A poll published Sunday by Channel 10 TV showed that a larger number of Israelis -- 46 percent -- oppose a unilateral strike on Iran, without U.S. backing, while 32 percent are in favor.

The survey's results are in line with recent reports that Israel's top military leadership is vehemently opposed to the idea of a unilateral strike on Iran, citing fears that such an attack would likely spark a regional conflict with harsh repercussions.

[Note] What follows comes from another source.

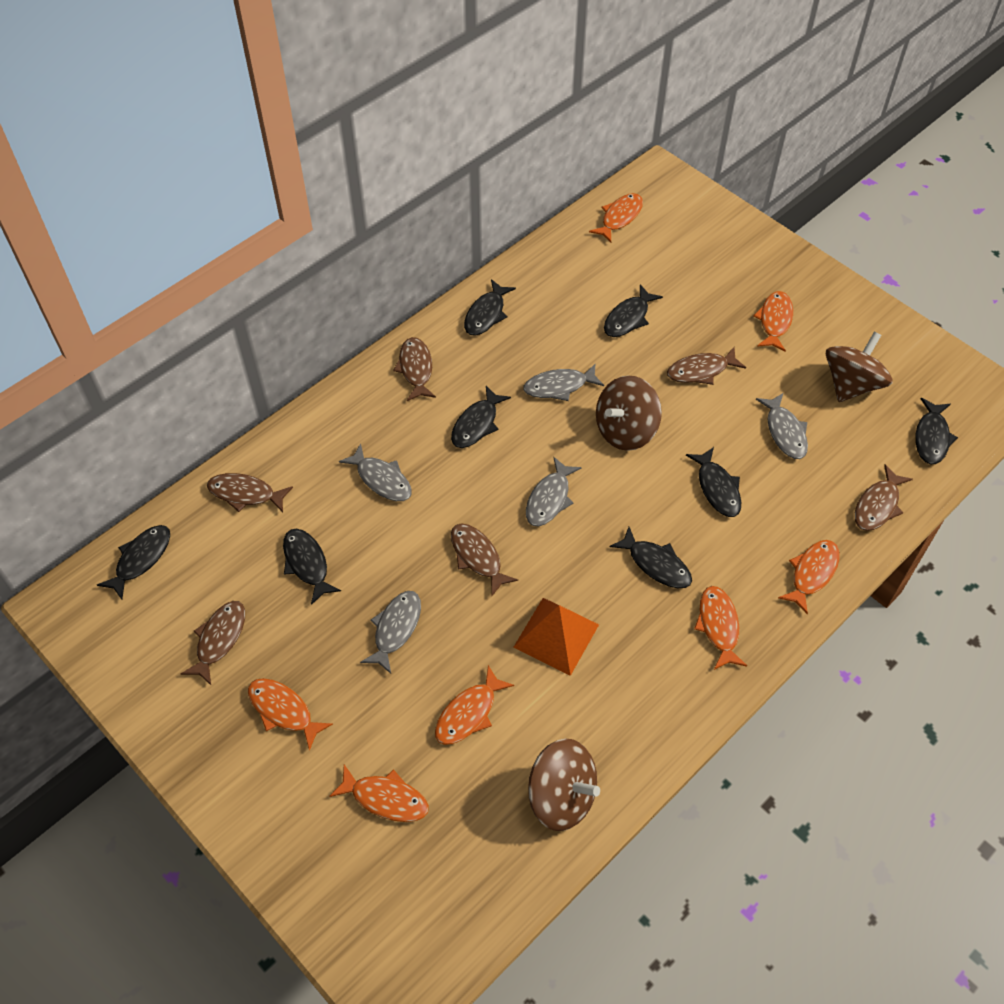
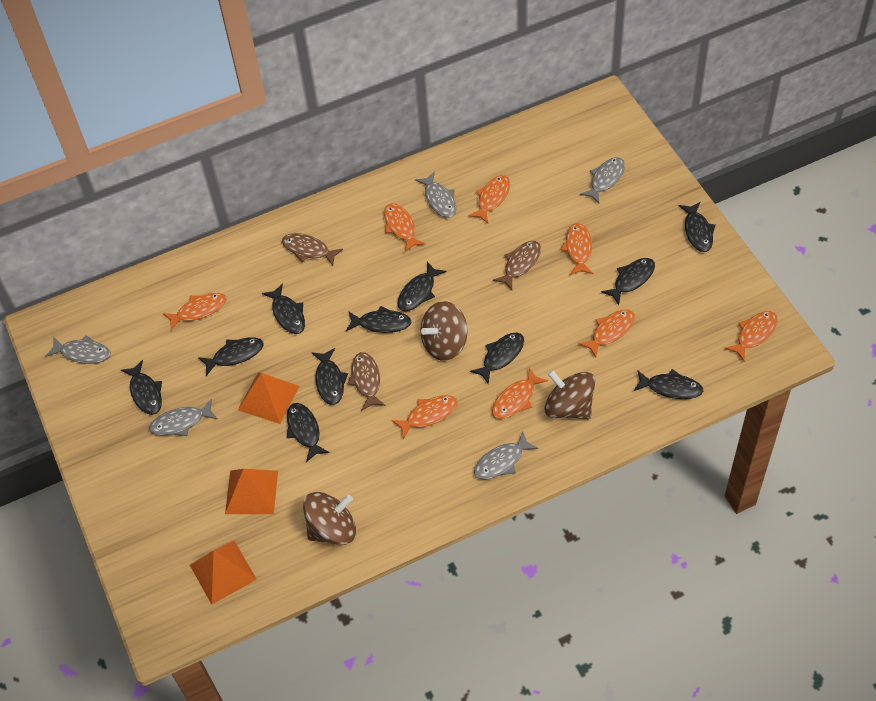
black fish: [97,525,170,599] [283,529,341,605] [451,386,511,448] [464,279,516,336] [604,285,663,337] [610,527,692,588] [686,447,741,517] [915,398,958,464] = 8 -> [121,360,162,415] [198,337,264,376] [262,283,305,334] [287,403,330,462] [312,348,348,405] [346,306,411,333] [397,262,446,311] [470,333,524,385] [601,258,655,305] [634,369,703,399] [678,202,716,252] = 11
brown fish: [181,601,245,685] [207,473,293,512] [393,337,436,401] [451,523,518,596] [667,347,746,385] [855,465,913,531] = 6 -> [282,233,343,266] [348,352,385,411] [493,241,541,290] = 3
orange fish: [248,678,333,751] [329,765,429,822] [435,665,514,745] [589,193,643,243] [694,586,747,670] [753,291,793,352] [778,540,840,614] = 7 -> [163,293,226,331] [384,203,425,252] [391,395,457,439] [468,175,510,223] [492,367,548,419] [560,223,593,275] [578,310,635,358] [724,311,778,361] = 8
orange pyramid: [513,598,599,676] = 1 -> [190,541,257,605] [225,469,278,514] [238,373,299,424] = 3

But both Netanyahu and Barak have recently said that time is running out for international sanctions and diplomacy to convince Tehran to halt its disputed nuclear program, which Israel and much of the West believe is geared towards producing an atomic bomb, emphasizing that Israel will ultimately decide how to best defend itself against what it perceives as an existential threat.

Military commentators have said that among Netanyahu and Barak' s biggest dilemmas is launching a pre-emptive strike without the United States, in which case Israel can expect to set back Iran's nuclear program by no more than a couple of years, at best.

"In this regard, the question of whether Obama would decide to join a military operation against Iran is critical. Intervention by the U.S. military can significantly delay (Iran's nuke program), " Eli Berdenstein, a veteran political commentator wrote Monday.

Netanyahu and Obama are due to meet at the United Nations in New York on Sept. 27, where both leaders are scheduled to address the General Assembly, and hold further discussions on the Iranian issue.

The meeting will take place as Iran's nuclear program fast approaches a critical threshold -- attaining the necessary means to assemble a nuclear weapon.